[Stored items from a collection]
━━━━━━━━━━━━━━━━

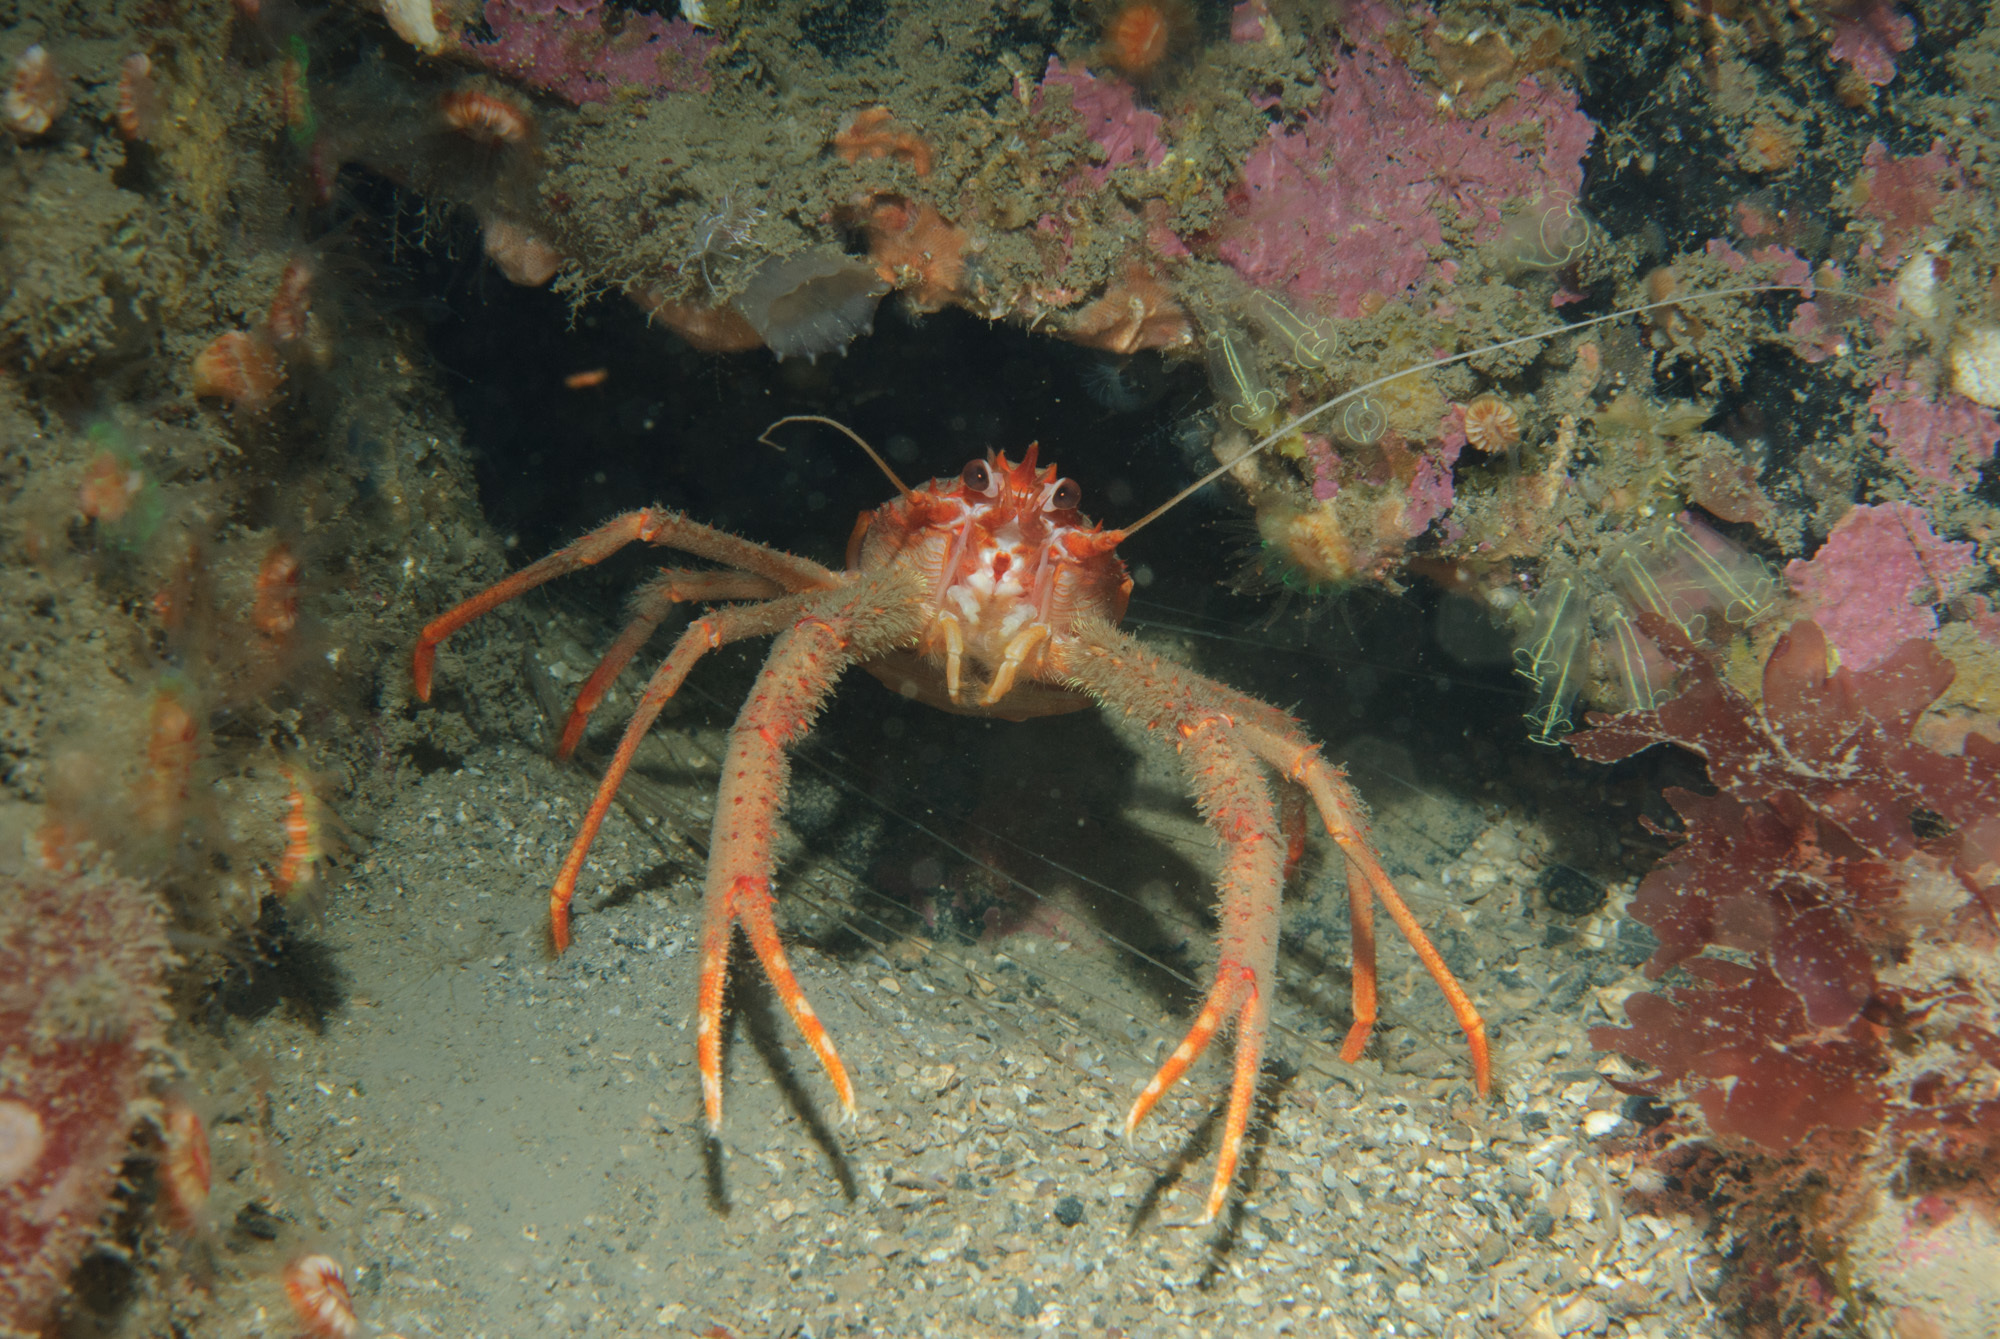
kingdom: Animalia
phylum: Arthropoda
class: Malacostraca
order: Decapoda
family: Munididae
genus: Munida
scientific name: Munida rugosa
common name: Rugose squat lobster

━━━━━━━━━━━━━━━━

What to work on
Rewrite the lines of every entry, swapping "common name" for "everyday name" and leaving everything else the same. Don't include the pictures.

Result
kingdom: Animalia
phylum: Arthropoda
class: Malacostraca
order: Decapoda
family: Munididae
genus: Munida
scientific name: Munida rugosa
everyday name: Rugose squat lobster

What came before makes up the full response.